Corinne Gould, a spokesperson for the Agriculture Department, said the permits were granted on May 7, and the farmers who applied to take part in the experimental cultivation project were notified promptly.
Of the three in the area who were granted licenses, Smith and Randall Ledford of Unicoi County decided to move ahead. One, Pendleton Farms, operated near Tri-Cities Regional Airport by Darby Ratcliff, decided not to plant this year.
The state is currently placing orders based on the farmers’ requests and will distribute the seeds once their originating countries, Canada and Australia, approve their export and ship them to the states.
For his approximate one-acre field, Smith said he ordered a 27.5-pound bag of seeds from the Canda cultivar.
The variety of seeds offered to participating farmers this year were more conducive to hemp oil production rather than fiber, Smith said.
This year, one of the only specialized pieces of equipment he’ll likely buy is an oil press, which will be used to compress the seeds enough to force out the contained oil, which can be used in lubricants, paints, inks, fuel and plastics and be refined to use in soaps, shampoos, detergents and food products.
Otherwise, Smith said he hopes the seeds can be planted using an ordinary seed drill, though he’ll plant by hand if he must, and he’s considering a combine that he may be able to modify to cut the tall stalks at the 4-foot height needed.
Still in the process of learning how the rest of the plant can be used once the seeds are harvested for the oil, Smith said the remaining material won’t go to waste.

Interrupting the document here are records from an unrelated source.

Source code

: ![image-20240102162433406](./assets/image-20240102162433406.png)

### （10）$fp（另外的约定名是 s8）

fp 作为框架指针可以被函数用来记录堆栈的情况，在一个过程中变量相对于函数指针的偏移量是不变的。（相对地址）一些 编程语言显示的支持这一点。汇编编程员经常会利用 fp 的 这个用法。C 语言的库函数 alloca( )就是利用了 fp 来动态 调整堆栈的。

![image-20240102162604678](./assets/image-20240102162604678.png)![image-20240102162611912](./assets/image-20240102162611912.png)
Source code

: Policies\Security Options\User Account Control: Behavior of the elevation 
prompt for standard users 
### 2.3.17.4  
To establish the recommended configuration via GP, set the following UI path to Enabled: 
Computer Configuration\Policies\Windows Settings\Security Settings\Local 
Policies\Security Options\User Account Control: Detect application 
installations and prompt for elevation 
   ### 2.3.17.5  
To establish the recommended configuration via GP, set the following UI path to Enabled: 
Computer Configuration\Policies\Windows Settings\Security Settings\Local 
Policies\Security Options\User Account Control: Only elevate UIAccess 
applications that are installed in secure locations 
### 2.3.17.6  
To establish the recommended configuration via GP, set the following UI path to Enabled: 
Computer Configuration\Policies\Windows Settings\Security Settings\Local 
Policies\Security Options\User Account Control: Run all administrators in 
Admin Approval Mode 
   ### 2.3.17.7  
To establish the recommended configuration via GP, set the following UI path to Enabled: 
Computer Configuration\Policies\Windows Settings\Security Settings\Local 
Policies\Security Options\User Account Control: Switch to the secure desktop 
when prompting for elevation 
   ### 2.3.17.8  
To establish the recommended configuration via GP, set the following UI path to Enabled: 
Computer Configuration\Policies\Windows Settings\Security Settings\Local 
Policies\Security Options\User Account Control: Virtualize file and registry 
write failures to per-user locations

The stalks he’ll consider using for Hempcrete, an insulating product that can be used in construction, or may consider selling to a paper manufacturer, if the interest is there. If those options aren’t viable, he’ll cut the stalks and bale them to be later chipped into a mulch.
“We’ve gotten this far, so we’re going to put some seeds in the ground, and what comes of it, we’ll see,” Smith said.
The federal 2014 Farm Bill allowed industrial hemp to be grown for research purposes only, provided a state’s legislature approves the cultivation of the plant, which Tennessee’s did with Public Act No. 916 last year.
In exploring the possible applications of industrial hemp and the potential benefits of its cultivation, Tennessee and other states are hoping to introduce a new cash crop to areas hard hit by the economic downturn or the decline in demand for other agricultural products, like tobacco.
A variety of the Cannabis plant, hemp, containing far less of the psychoactive compound found in marijuana, has for decades been collectively stigmatized with its more potent cousin, but recent pushes by advocacy groups to legalize the plant have gained traction.
According to votehemp.com, an advocacy website, 20 states have defined industrial hemp as distinct from the THC-containing variant and have removed barriers to its cultivation.